$A=\begin{bmatrix} 1 & -3 & -3\\ 1 & 5 &1 \\ 1& 7 & 2 \end{bmatrix}$ , $\vec{b}=\begin{bmatrix} 5\\ -3\\ -5 \end{bmatrix}$
Part (c) of this question is what I am struggling with. Here is the rest of the question for context.
(a) Find an orthogonal basis for Col(A).
I have used the Gram-Schmidt process to create the set of vectors:
$\begin{bmatrix} 1\\ 1\\ 1 \end{bmatrix}$ , $\begin{bmatrix} -6\\ 2\\ 4 \end{bmatrix}$ , $\begin{bmatrix} -18\\ 6\\ 12 \end{bmatrix}$.
(b) Find a basis for Nul(A)
I set up $A\vec{x}=0$, and got the following as the basis: $\begin{bmatrix} 3\\ 1\\ 0 \end{bmatrix}$, $\begin{bmatrix} 3\\ 0\\ 1 \end{bmatrix}$.
(c) Find the projection $\hat{b}$ of $\vec{b}$ onto Col(A).
Now, this is where I'm getting thrown off. Not because I do not understand how to do this calculation, but because I'm not sure what I am projecting onto. What I know is that Col(A) is the set of all linear combinations of the columns of $A$. So, at first glance I thought to project $\vec{b}$ onto the columns of $A$. However, part of me thinks I should project $\vec{b}$ onto the orthogonal basis for Col(A), because that was the first part of this question.
Am I overthinking what part (c) is asking?
Guide:
You have made a mistake earlier, if the basis in part $(a)$ has $3$ element and the basis in part $(b)$ has $2$ elements, this violates rank-nullity theorem which says that $$\operatorname{rank}(A)+\operatorname{nullity}(A) = 3$$
where $3$ is the number of columns.
Part $(a)$ should have $2$ elements in the basis and part $(b)$ should have $1$ element.

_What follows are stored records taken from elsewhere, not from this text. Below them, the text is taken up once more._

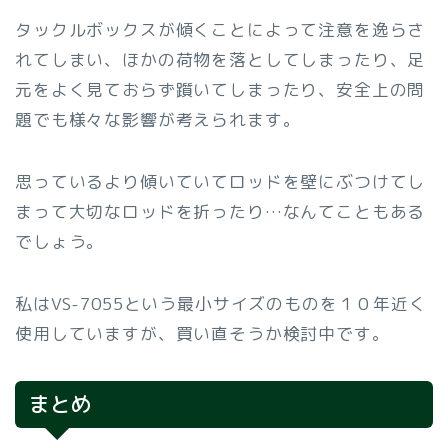
タックルボックスが傾くことによって注意を逸らさ
れてしまい、ほかの荷物を落としてしまったり、足
元をよく見ておらず躓いてしまったり、安全上の問
題でも様々な影響が考えられます。
思っているより傾いていてロッドを壁にぶつけてし
まって大切なロッドを折ったり…なんてこともある
でしょう。
私はVS-7055という最小サイズのものを１０年近く
使用していますが、買い直そうか検討中です。
まとめ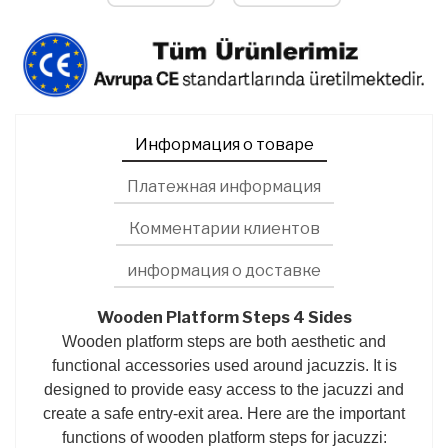
Информация о товаре
Платежная информация
Комментарии клиентов
информация о доставке
Wooden Platform Steps 4 Sides
Wooden platform steps are both aesthetic and
functional accessories used around jacuzzis. It is
designed to provide easy access to the jacuzzi and
create a safe entry-exit area. Here are the important
functions of wooden platform steps for jacuzzi: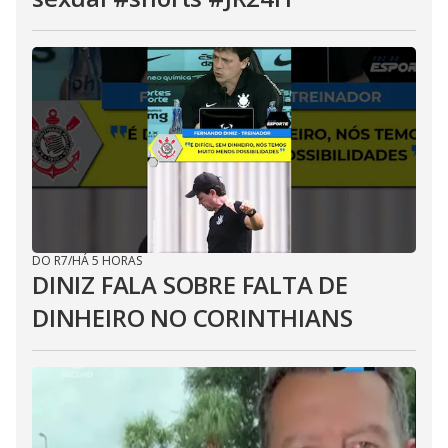
DO R7
/
HÁ 5 HORAS
DINIZ FALA SOBRE FALTA DE
DINHEIRO NO CORINTHIANS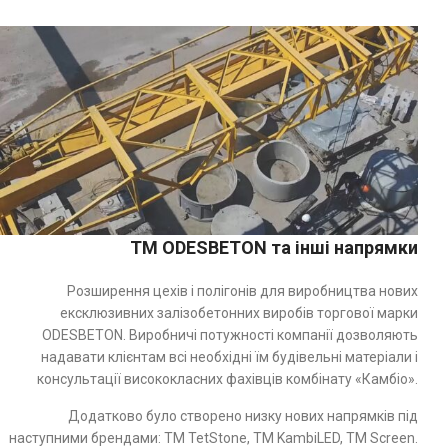
TM ODESBETON та інші напрямки
Розширення цехів і полігонів для виробництва нових
ексклюзивних залізобетонних виробів торгової марки
ODESBETON. Виробничі потужності компанії дозволяють
надавати клієнтам всі необхідні їм будівельні матеріали і
консультації висококласних фахівців комбінату «Камбіо».
Додатково було створено низку нових напрямків під
наступними брендами: ТМ TetStone, ТМ KambiLED, ТМ Screen.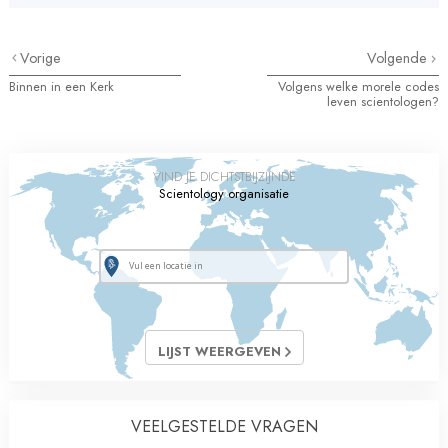
Vorige
Volgende
Binnen in een Kerk
Volgens welke morele codes
leven scientologen?
VIND JE DICHTSTBIJZIJNDE
Scientology organisatie
LIJST WEERGEVEN
VEELGESTELDE VRAGEN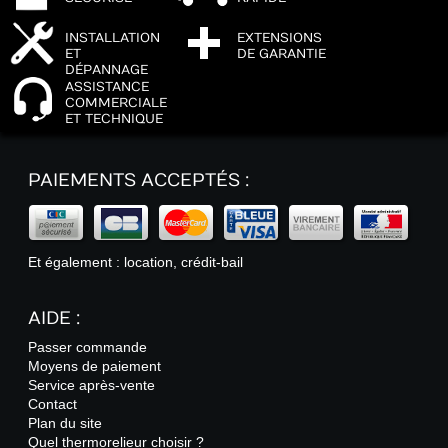
INSTALLATION
EXTENSIONS
ET
DE GARANTIE
DÉPANNAGE
ASSISTANCE
COMMERCIALE
ET TECHNIQUE
PAIEMENTS ACCEPTÉS :
Et également : location, crédit-bail
AIDE :
Passer commande
Moyens de paiement
Service après-vente
Contact
Plan du site
Quel thermorelieur choisir ?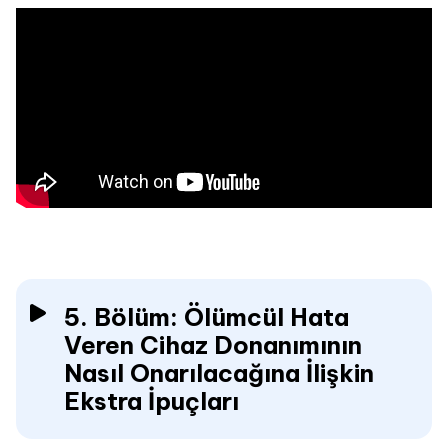
5. Bölüm: Ölümcül Hata
Veren Cihaz Donanımının
Nasıl Onarılacağına İlişkin
Ekstra İpuçları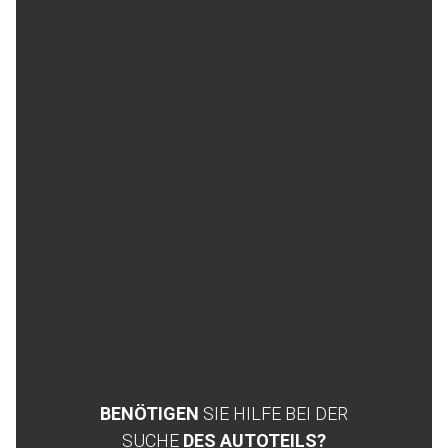
BENÖTIGEN
SIE HILFE BEI DER
SUCHE
DES AUTOTEILS?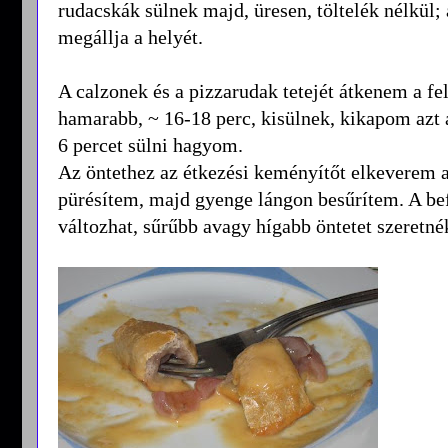
rudacskák sülnek majd, üresen, töltelék nélkül;
megállja a helyét.
A calzonek és a pizzarudak tetejét átkenem a fe
hamarabb, ~ 16-18 perc, kisülnek, kikapom azt a
6 percet sülni hagyom.
Az öntethez az étkezési keményítőt elkeverem a
pürésítem, majd gyenge lángon besűrítem. A bef
változhat, sűrűbb avagy hígabb öntetet szeretné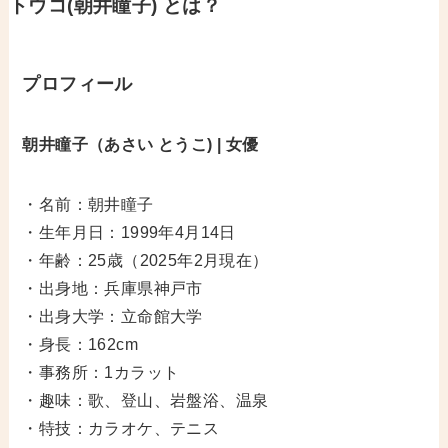
トウコ(朝井瞳子) とは？
プロフィール
朝井瞳子（あさい とうこ) | 女優
・名前：朝井瞳子
・生年月日：1999年4月14日
・年齢：25歳（2025年2月現在）
・出身地：兵庫県神戸市
・出身大学：立命館大学
・身長：162cm
・事務所：1カラット
・趣味：歌、登山、岩盤浴、温泉
・特技：カラオケ、テニス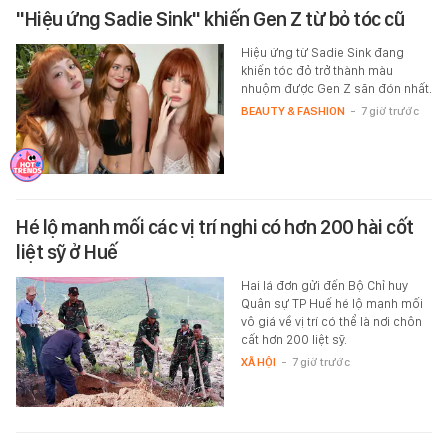
"Hiệu ứng Sadie Sink" khiến Gen Z từ bỏ tóc cũ
Hiệu ứng từ Sadie Sink đang
khiến tóc đỏ trở thành màu
nhuộm được Gen Z săn đón nhất.
BEAUTY & FASHION
-
7 giờ trước
Hé lộ manh mối các vị trí nghi có hơn 200 hài cốt
liệt sỹ ở Huế
Hai lá đơn gửi đến Bộ Chỉ huy
Quân sự TP Huế hé lộ manh mối
vô giá về vị trí có thể là nơi chôn
cất hơn 200 liệt sỹ.
XÃ HỘI
-
7 giờ trước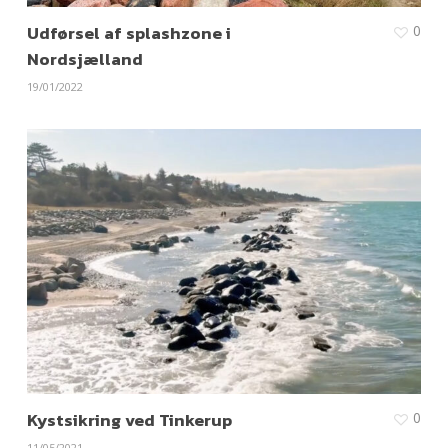
Udførsel af splashzone i
0
Nordsjælland
19/01/2022
Kystsikring ved Tinkerup
0
11/05/2021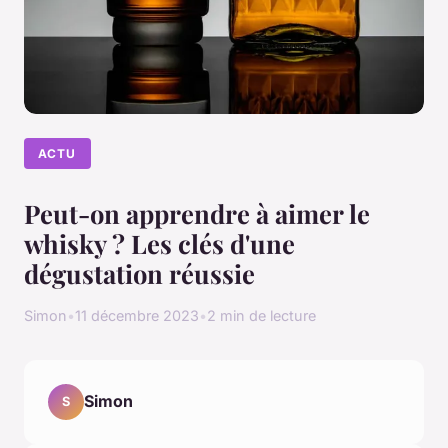
ACTU
Peut-on apprendre à aimer le
whisky ? Les clés d'une
dégustation réussie
Simon
•
11 décembre 2023
•
2 min de lecture
Simon
S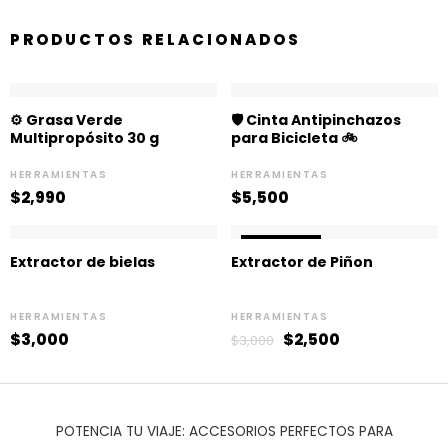
PRODUCTOS RELACIONADOS
⚙️ Grasa Verde
🛡️ Cinta Antipinchazos
Multipropósito 30 g
para Bicicleta 🚲
HERRAMIENTAS
HERRAMIENTAS
$
2,990
$
5,500
El
El
¡OFERTA!
¡OFERTA!
precio
precio
Extractor de bielas
Extractor de Piñon
original
actual
era:
es:
$3,000.
$2,500.
HERRAMIENTAS
HERRAMIENTAS
$
3,000
$
2,500
$
3,000
POTENCIA TU VIAJE: ACCESORIOS PERFECTOS PARA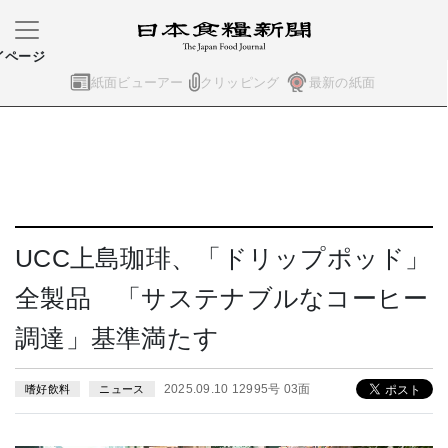
イページ
紙面ビューアー
クリッピング
最新の紙面
UCC上島珈琲、「ドリップポッド」
全製品 「サステナブルなコーヒー
調達」基準満たす
2025.09.10 12995号 03面
嗜好飲料
ニュース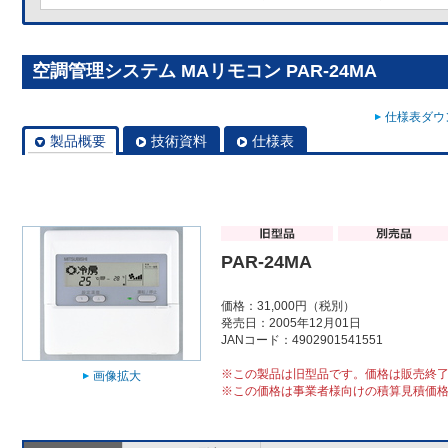
空調管理システム MAリモコン PAR-24MA
仕様表ダウン
製品概要
技術資料
仕様表
PAR-24MA
価格：31,000円（税別）
発売日：2005年12月01日
JANコード：4902901541551
※この製品は旧型品です。価格は販売終
画像拡大
※この価格は事業者様向けの積算見積価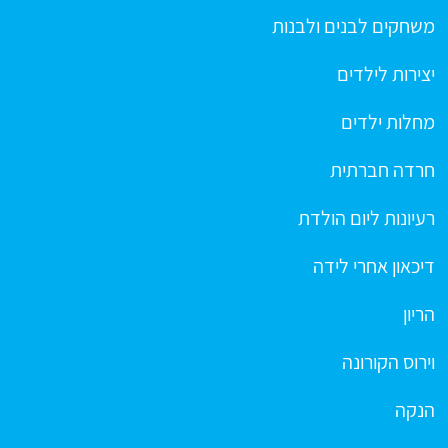
משחקים לבנים ולבנות
יצירות לילדים
מחלות ילדים
חרדה חברתית
רעיונות ליום הולדת
דיכאון אחרי לידה
הריון
וירוס הקורונה
הנקה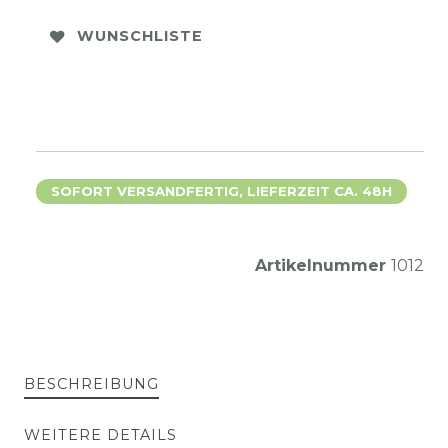
WUNSCHLISTE
SOFORT VERSANDFERTIG, LIEFERZEIT CA. 48H
Artikelnummer
1012
BESCHREIBUNG
WEITERE DETAILS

Orthogonal basis makes computation of projection easier. If the basis that you find in part $(a)$ is $\{ a_1, a_2\}$ To find projection $\vec{b}$ onto the the column space, just compute $\frac{\vec{b}^Ta_1}{\|a_1\|^2}(a_1) + \frac{\vec{b}^Ta_2}{\|a_2\|^2}(a_2)$
Alternatively, suppse the answer in part $(b)$ is $\{v\}$, then computing $\vec{b}-\frac{(\vec{b}^Tv)}{\|v\|^2}v$ works too.